During the work, US 24 will be closed 24 hours a day from State Highway 300 to County Road 4 and a local, marked detour will be in place for motorists. Crews may be performing night work to shorten the time of the closures and help minimize the impact of the work on the community.
Work will typically take place on Mondays through Thursdays from 7 a.m. to 7 p.m. each day, and from 7 a.m. to noon on Fridays. The speed limit will be reduced in the area from 55 MPH to 40 MPH. Because vehicles will not be allowed to drive over the culverts while they are being installed, motorists will need to use County Road 4, County Road 5, and State Highway 300 as a detour route for up to seven days at a time for each bridge.
In addition to replacing both bridges, CDOT will also widen the lanes and shoulders, and will install new guardrail and bridge rail. Since there are several businesses and residences between the two structures, only one will be able to be replaced at a time and a local detour will be in place for as many as seven days at a time for each bridge.
Independence Pass – Work on the Pitkin County Side.
The good news for locals who like to get in that last trip up Independence Pass before the season ends or for visitors getting up to the high country for leaf peeping, is that the work is happening on the Pitkin County side of Independence Pass.
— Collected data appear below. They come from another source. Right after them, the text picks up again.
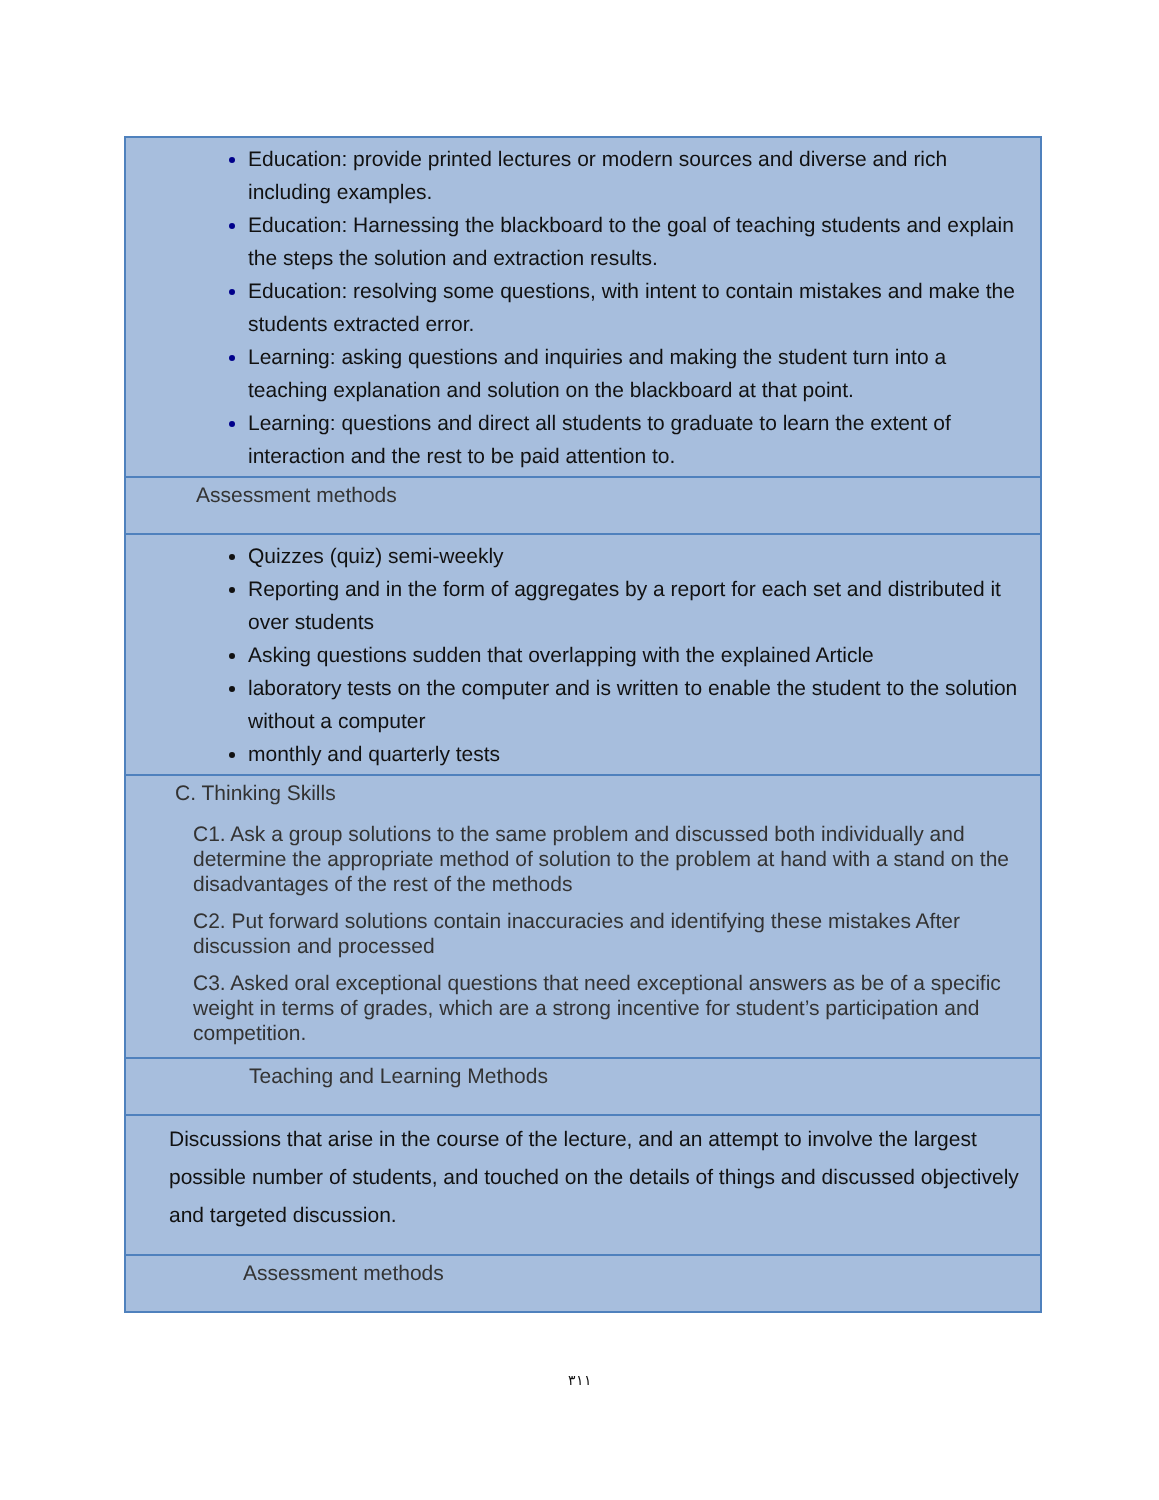| Education: provide printed lectures or modern sources and diverse and rich including examples. Education: Harnessing the blackboard to the goal of teaching students and explain the steps the solution and extraction results. Education: resolving some questions, with intent to contain mistakes and make the students extracted error. Learning: asking questions and inquiries and making the student turn into a teaching explanation and solution on the blackboard at that point. Learning: questions and direct all students to graduate to learn the extent of interaction and the rest to be paid attention to. |
| Assessment methods |
| Quizzes (quiz) semi-weekly Reporting and in the form of aggregates by a report for each set and distributed it over students Asking questions sudden that overlapping with the explained Article laboratory tests on the computer and is written to enable the student to the solution without a computer monthly and quarterly tests |
| C. Thinking Skills C1. Ask a group solutions to the same problem and discussed both individually and determine the appropriate method of solution to the problem at hand with a stand on the disadvantages of the rest of the methods C2. Put forward solutions contain inaccuracies and identifying these mistakes After discussion and processed C3. Asked oral exceptional questions that need exceptional answers as be of a specific weight in terms of grades, which are a strong incentive for student’s participation and competition. |
| Teaching and Learning Methods |
| Discussions that arise in the course of the lecture, and an attempt to involve the largest possible number of students, and touched on the details of things and discussed objectively and targeted discussion. |
| Assessment methods |
٣١١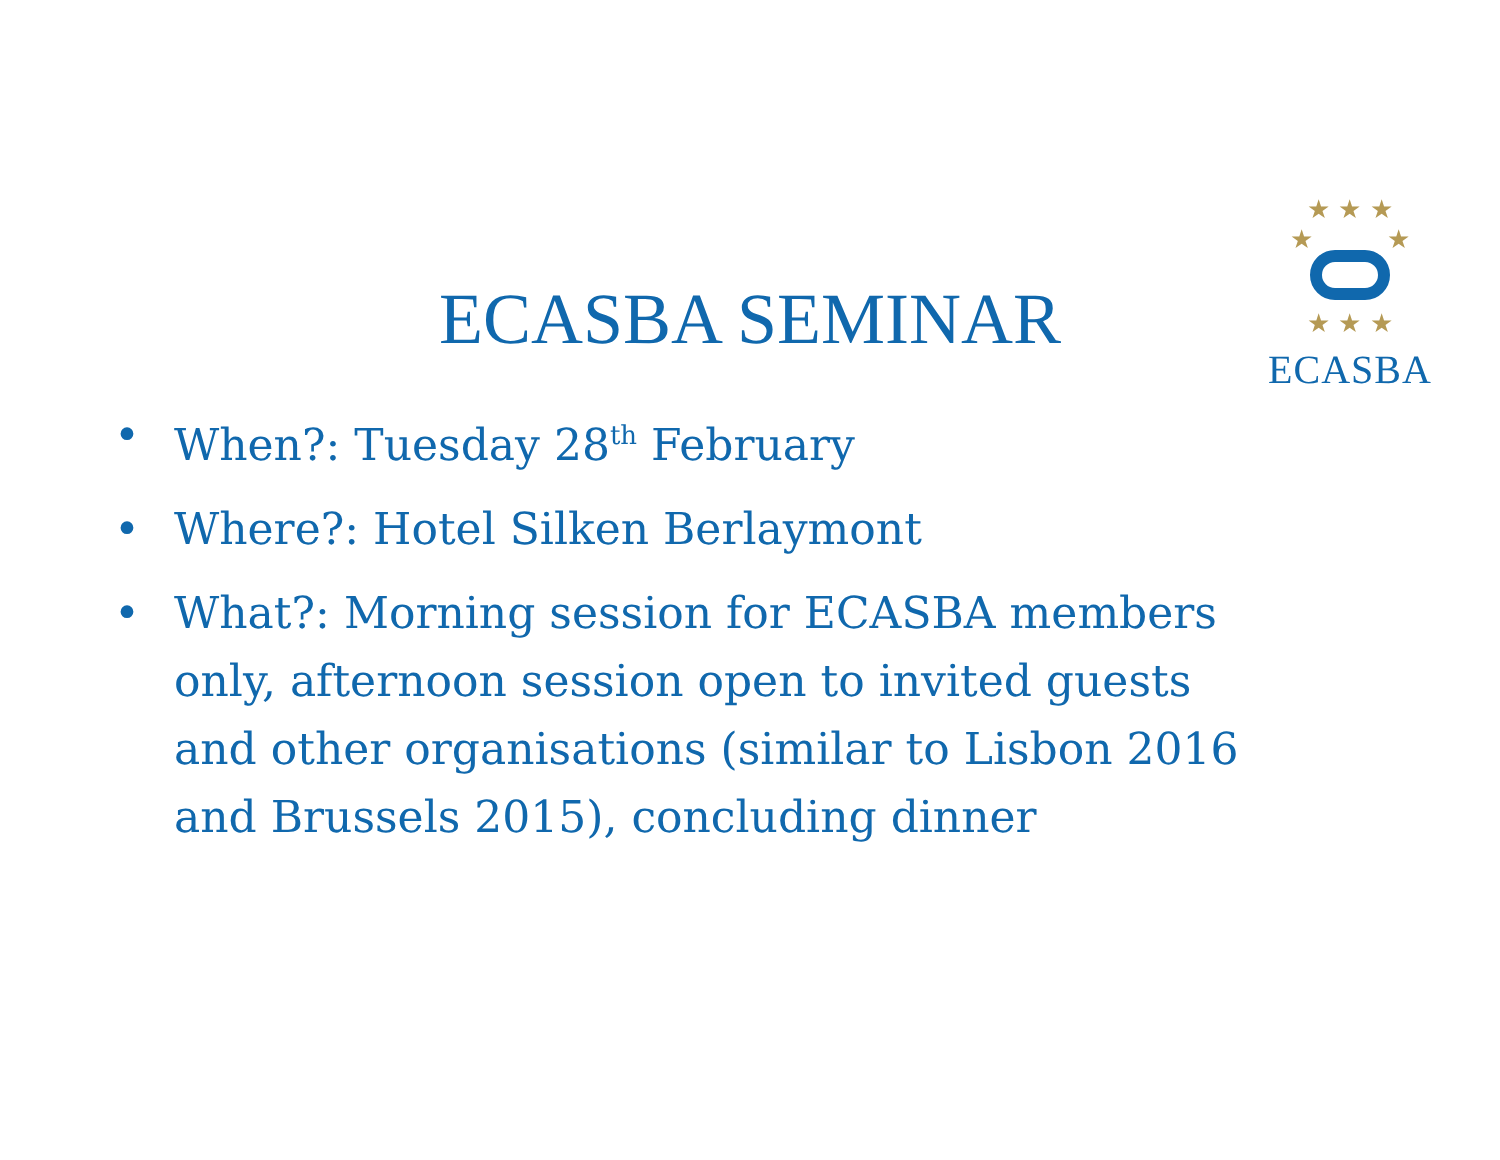★ ★ ★
★ ★
★ ★ ★
ECASBA
ECASBA SEMINAR
• When?: Tuesday 28<sup>th</sup> February
• Where?: Hotel Silken Berlaymont
• What?: Morning session for ECASBA members only, afternoon session open to invited guests and other organisations (similar to Lisbon 2016 and Brussels 2015), concluding dinner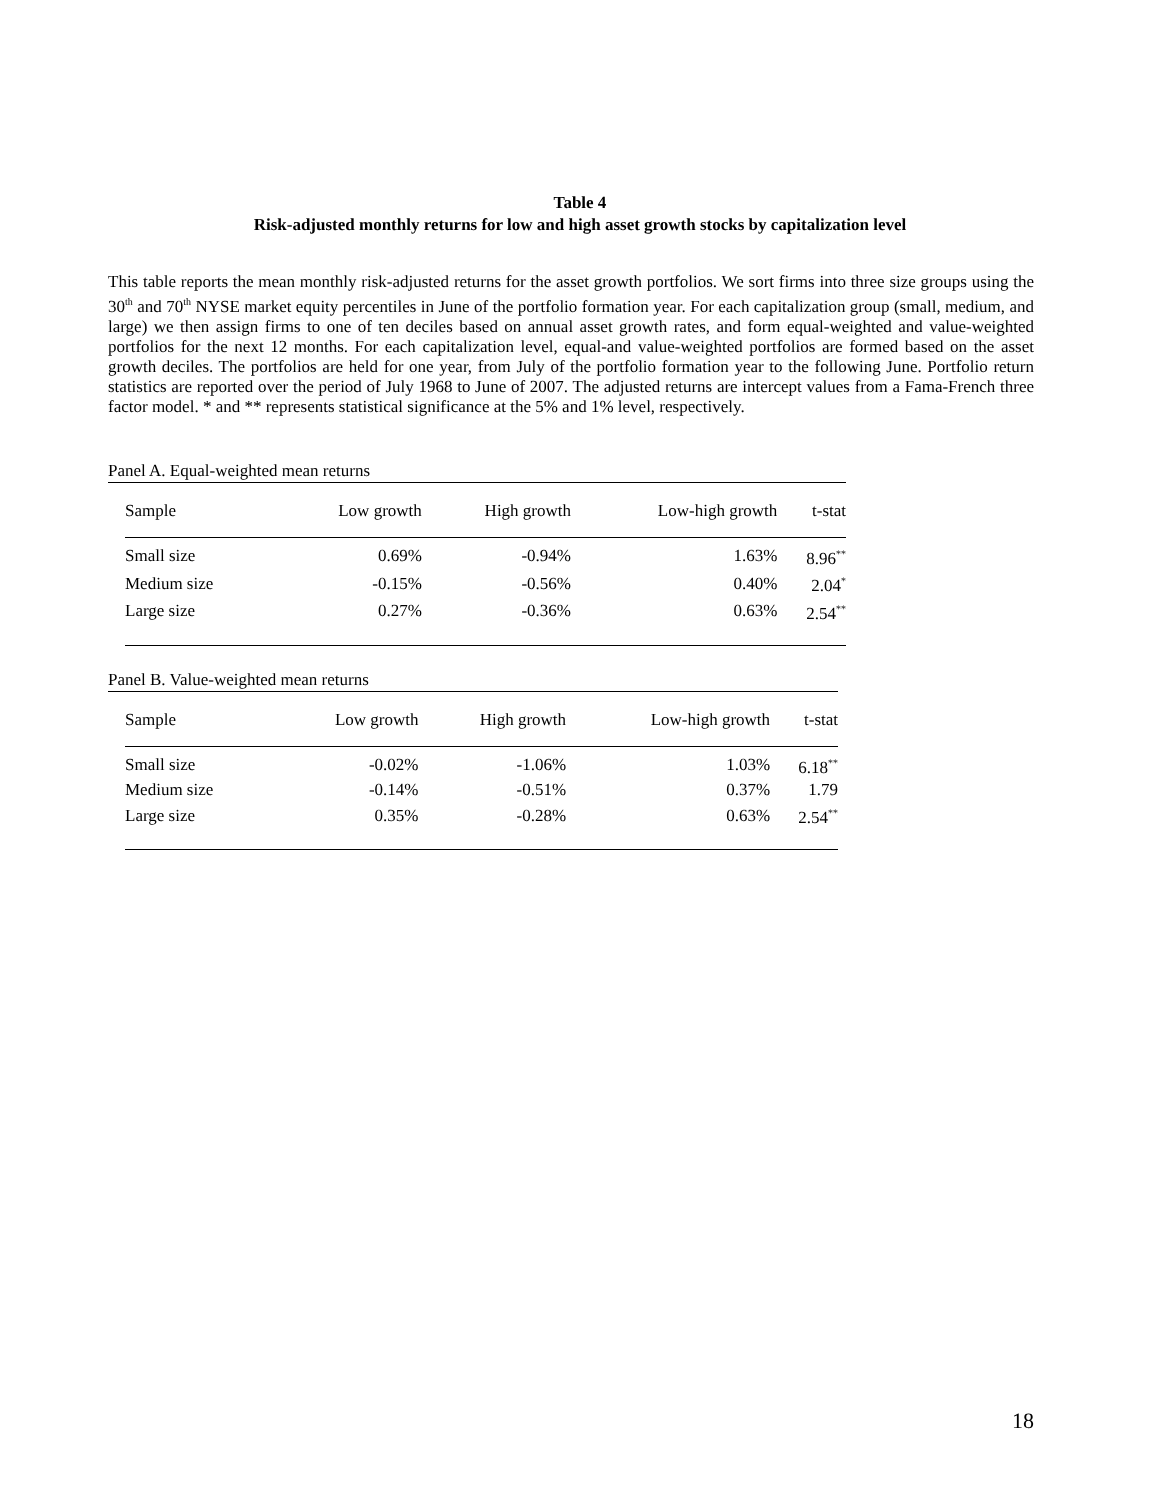Table 4
Risk-adjusted monthly returns for low and high asset growth stocks by capitalization level
This table reports the mean monthly risk-adjusted returns for the asset growth portfolios. We sort firms into three size groups using the 30<sup>th</sup> and 70<sup>th</sup> NYSE market equity percentiles in June of the portfolio formation year. For each capitalization group (small, medium, and large) we then assign firms to one of ten deciles based on annual asset growth rates, and form equal-weighted and value-weighted portfolios for the next 12 months. For each capitalization level, equal-and value-weighted portfolios are formed based on the asset growth deciles. The portfolios are held for one year, from July of the portfolio formation year to the following June. Portfolio return statistics are reported over the period of July 1968 to June of 2007. The adjusted returns are intercept values from a Fama-French three factor model. * and ** represents statistical significance at the 5% and 1% level, respectively.
Panel A. Equal-weighted mean returns
| Sample | Low growth | High growth | Low-high growth | t-stat |
| --- | --- | --- | --- | --- |
| Small size | 0.69% | -0.94% | 1.63% | 8.96<sup>**</sup> |
| Medium size | -0.15% | -0.56% | 0.40% | 2.04<sup>*</sup> |
| Large size | 0.27% | -0.36% | 0.63% | 2.54<sup>**</sup> |
Panel B. Value-weighted mean returns
| Sample | Low growth | High growth | Low-high growth | t-stat |
| --- | --- | --- | --- | --- |
| Small size | -0.02% | -1.06% | 1.03% | 6.18<sup>**</sup> |
| Medium size | -0.14% | -0.51% | 0.37% | 1.79 |
| Large size | 0.35% | -0.28% | 0.63% | 2.54<sup>**</sup> |
18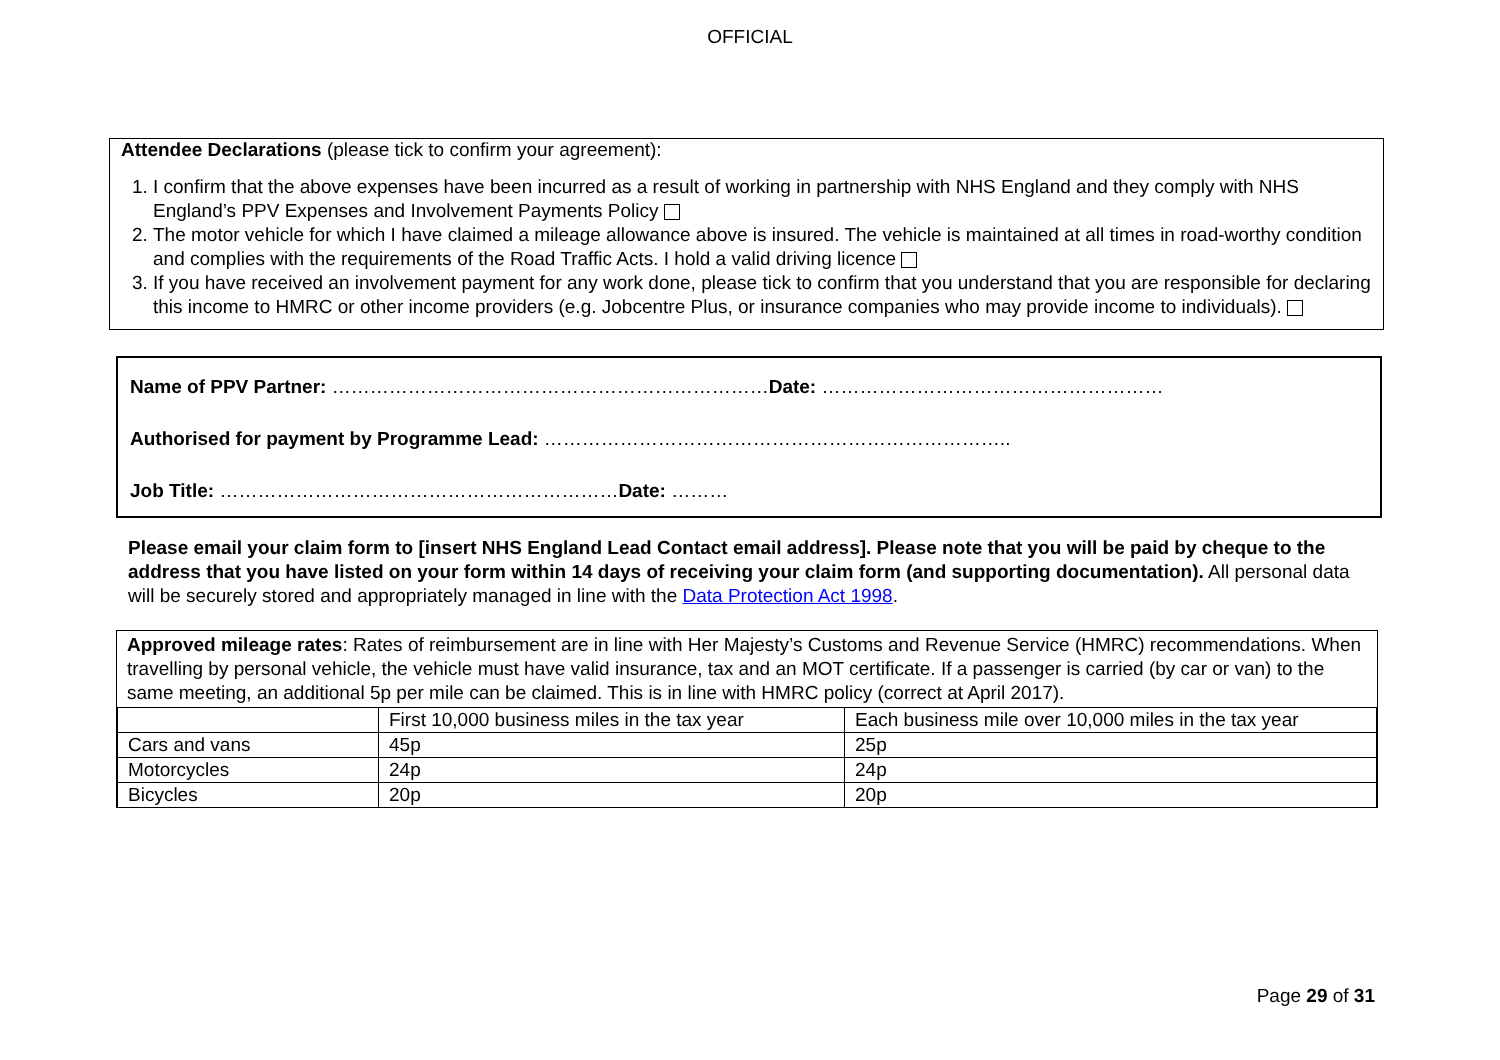OFFICIAL
Attendee Declarations (please tick to confirm your agreement):
1. I confirm that the above expenses have been incurred as a result of working in partnership with NHS England and they comply with NHS England’s PPV Expenses and Involvement Payments Policy
2. The motor vehicle for which I have claimed a mileage allowance above is insured. The vehicle is maintained at all times in road-worthy condition and complies with the requirements of the Road Traffic Acts. I hold a valid driving licence
3. If you have received an involvement payment for any work done, please tick to confirm that you understand that you are responsible for declaring this income to HMRC or other income providers (e.g. Jobcentre Plus, or insurance companies who may provide income to individuals).
Name of PPV Partner: ……………………………………………………………Date: ………………………………………………
Authorised for payment by Programme Lead: ………………………………………………………………..
Job Title: ………………………………………………………Date: ………
Please email your claim form to [insert NHS England Lead Contact email address]. Please note that you will be paid by cheque to the address that you have listed on your form within 14 days of receiving your claim form (and supporting documentation). All personal data will be securely stored and appropriately managed in line with the Data Protection Act 1998.
Approved mileage rates: Rates of reimbursement are in line with Her Majesty’s Customs and Revenue Service (HMRC) recommendations. When travelling by personal vehicle, the vehicle must have valid insurance, tax and an MOT certificate. If a passenger is carried (by car or van) to the same meeting, an additional 5p per mile can be claimed. This is in line with HMRC policy (correct at April 2017).
| | First 10,000 business miles in the tax year | Each business mile over 10,000 miles in the tax year |
| Cars and vans | 45p | 25p |
| Motorcycles | 24p | 24p |
| Bicycles | 20p | 20p |
Page 29 of 31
The Colorado Department of Transportation project is already underway to repair and improve rockfall mitigation on SH 82 over Independence Pass. Erosion and rockfall incidents following the installation of rockfall mitigation systems (such as wire mesh and rock bolts) on the pass in recent years have resulted in some damage to the existing systems in place, as well as the need for additional mitigation. The project is estimated to cost $137,000.
The project, which is scheduled for completion on September 28, will be underway at three sites west of the summit: (1) the lower Mechanically Stabilized Earth (MSE)* wall at approximately mile marker 59.9; (2) the upper MSE wall at approximately mile marker 60.2; and (3) the draped wire mesh system at approximately mile marker 60.3. (*An MSE wall stabilizes a slope by using horizontal reinforcement-typically a synthetic material-between layers of soil. Those on the pass have rock faces.
TRAFFIC IMPACTS: Initially, motorists will encounter intermittent traffic stops as crews transport equipment and personnel on and off the work sites. From September 17 through September 28, there will be a single lane closure with alternating traffic for crane/lift work to hang replacement net. During that time period, motorists can anticipate up to 15 minute delays from 7 a.m. to 5 p.m. Monday through Friday.
Update – Highway 91 at Village at East Fork
The following is an update from Lake County Commissioner Mike Bordogna:
I am writing to inform you of the decision that was made at the Board of County Commissioners meeting yesterday, on August 29 at 11 a.m., concerning Highway 91 and the intersection of County Road 91B, near the entrance of the Village at East Fork. When the stakeholders last met on August 16th to establish a timeline for the work to be done, the engineering work conducted identified the necessity of building a larger shoulder area to accommodate the realignment of the lanes and a guardrail on the north side of Highway 91, before it gets to the Village at East Fork. It was not until field inspections the next day, that it was realized that the scope of the project was in fact quite larger than originally thought. Instead of being able to add material and work from the level of the highway, it was concluded that the work would need to begin from the ground level, some 50 feet below the highway and worked up to the highway level, one compacted lift at a time. Due to concerns over completing this work in time before temperatures rose above levels that would prohibit paving, the decision was made to hold off until early summer of 2013 to begin the work so that it could be completed in a singular effort. In the meantime, we have spoken to CDOT representatives about temporarily lowering of the speed limit in that area, until the danger can be mitigated by the permanent fix. We thank all of our partners in CDOT and the community for their patience and dedication to finding a permanent solution to the danger of this intersection. We will communicate more as spring arrives.